2.2 En l’espèce, de l’avis de la requérante, la motivation du juge unique à la base
du refus, le 1er juin 2021, d’administrer plusieurs des preuves qu’elle a
présentées, puis sa déclaration, à deux reprises, la seconde fois le
30 juin 2021, de maintenir l’ordonnance sur les preuves du 1er juin 2021,
établirait que le magistrat a d’ores et déjà clairement préjugé de la réalisation
- 6 -
de l’une des conditions de la confiscation posées par l’art. 70 CP et ce, même
s’il a affirmé qu’il examinera librement lesdites conditions (act. 1). Le juge
unique estime, pour sa part, n’avoir formulé aucune opinion et précise
attendre l’issue des débats pour statuer sur le sort de la cause (act. 2.1).
2.3 Par ordonnance du 1er juin 2021, le juge unique s’est déterminé sur les
réquisitions de preuve des parties, les informant de celles qu’il rejetait, en
motivant succinctement sa décision. Ce faisant, il a agi dans le cadre de la
loi (art. 331 al. 3, 1ère phrase CPP), comme il l’a fait par la suite, en déclarant
maintenir sa décision. En effet, dans la mesure où sa décision n’est pas
sujette à recours et que les réquisitions de preuve peuvent être à nouveau
présentées aux débats (art. 331 al. 3, 2e phrase CPP), il ne saurait être exigé
de la direction de la procédure qu’elle se prononce une nouvelle fois avant
les débats sur les réquisitions déjà écartées, même si rien ne l’empêche de
le faire. En tout état de cause, refuser de revenir sur une décision
défavorable à une partie – rejetant une réquisition de preuve – ou déclarer
la maintenir, en réponse à la requête – insistante – d’une partie, avant
l’ouverture des débats, n’emporte pas la prévention du magistrat à son égard
(v. supra consid. 2.1.2 in fine). Ce d’autant qu’en l’espèce la motivation
litigieuse a également fondé le rejet de réquisitions de preuve présentées
par le MPC (act. 1.1 et 1.8). La requérante n’a en aucune manière été privée
de son droit de présenter des offres de preuve et d’obtenir une décision y
relative, ce droit pouvant être exercé jusqu’à la clôture de la procédure
probatoire (art. 345 CPP), laquelle n’avait pas eu lieu, au moment du dépôt
de la demande de récusation. À relever enfin que la récusation ne saurait
constituer une voie de contestation d’un acte de procédure contre lequel la
loi n’en prévoit aucun.
2.4 Au vu de ce qui précède, la requête, mal fondée, doit être rejetée.
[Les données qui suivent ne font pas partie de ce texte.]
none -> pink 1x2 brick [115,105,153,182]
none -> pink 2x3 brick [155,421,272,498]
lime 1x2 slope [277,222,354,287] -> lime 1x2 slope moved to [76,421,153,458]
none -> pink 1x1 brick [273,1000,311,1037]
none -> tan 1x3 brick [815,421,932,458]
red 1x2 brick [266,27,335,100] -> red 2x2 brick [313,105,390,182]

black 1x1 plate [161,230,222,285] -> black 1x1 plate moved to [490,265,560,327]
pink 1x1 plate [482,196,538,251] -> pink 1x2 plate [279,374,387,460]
3. Vu le sort de la cause, il incombe à la requérante de supporter les frais,
lesquels prennent en l’espèce la forme d’un émolument qui, en application
des art. 5 et 8 du règlement du Tribunal pénal fédéral du 31 août 2010 sur
les frais, émoluments, dépens et indemnités de la procédure pénale fédérale
(RS 173.713.162), est fixé à CHF 2'000.--.
- 7 -
Par ces motifs, la Cour des plaintes prononce:
1. La demande de récusation est rejetée.
2. Un émolument de CHF 2'000.-- est mis à la charge de la requérante.
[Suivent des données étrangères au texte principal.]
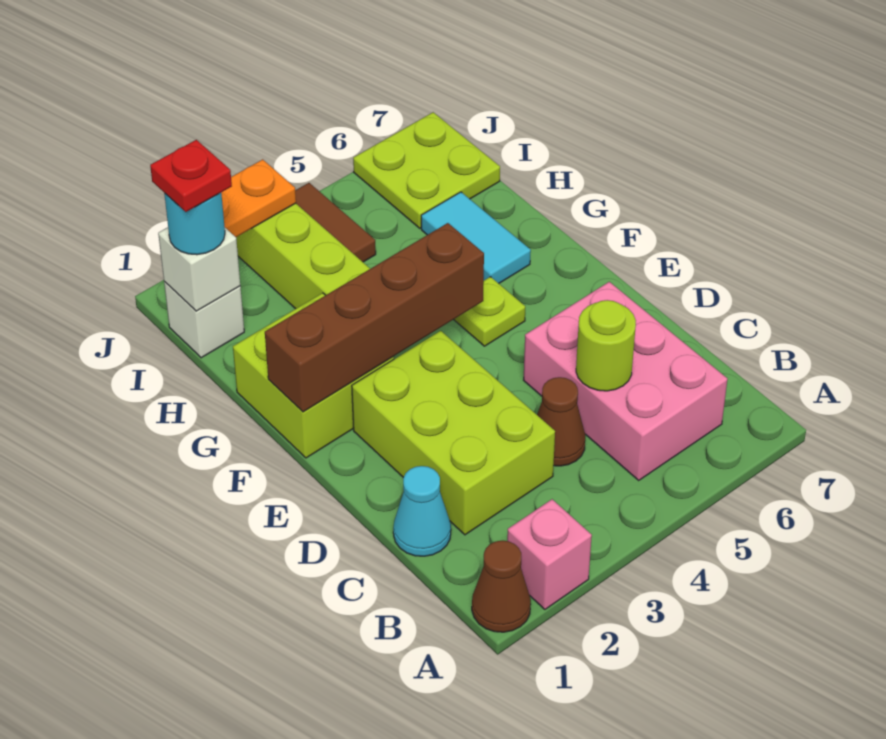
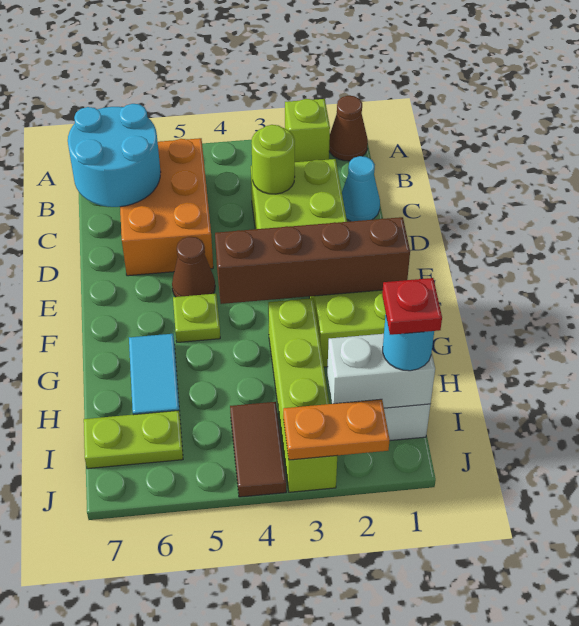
pink 1x1 brick [507,499,592,609] -> lime 1x1 brick [285,99,330,162]
pink 2x3 brick [524,282,727,480] -> orange 2x3 brick [120,138,213,276]
none -> cyan 2x2 round brick [68,104,161,207]
brown 1x1 cone [537,377,585,466] -> brown 1x1 cone moved to [172,237,215,297]
lime 1x1 round brick [576,300,636,391] -> lime 1x1 round brick moved to [252,125,295,194]
white 1x1 brick [158,228,240,311] -> white 1x2 brick [327,334,435,408]
lime 2x2 plate [353,112,500,228] -> lime 1x2 plate [84,410,183,469]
Bellinzone, le 28 juillet 2021
Au nom de la Cour des plaintes
du Tribunal pénal fédéral
Le président: La greffière:
Distribution
- Me Grégoire Mangeat, avocat
- B., Juge unique, Cour des affaires pénales du Tribunal pénal fédéral
Indication des voies de recours
Il n’existe pas de voie de droit ordinaire contre la présente décision.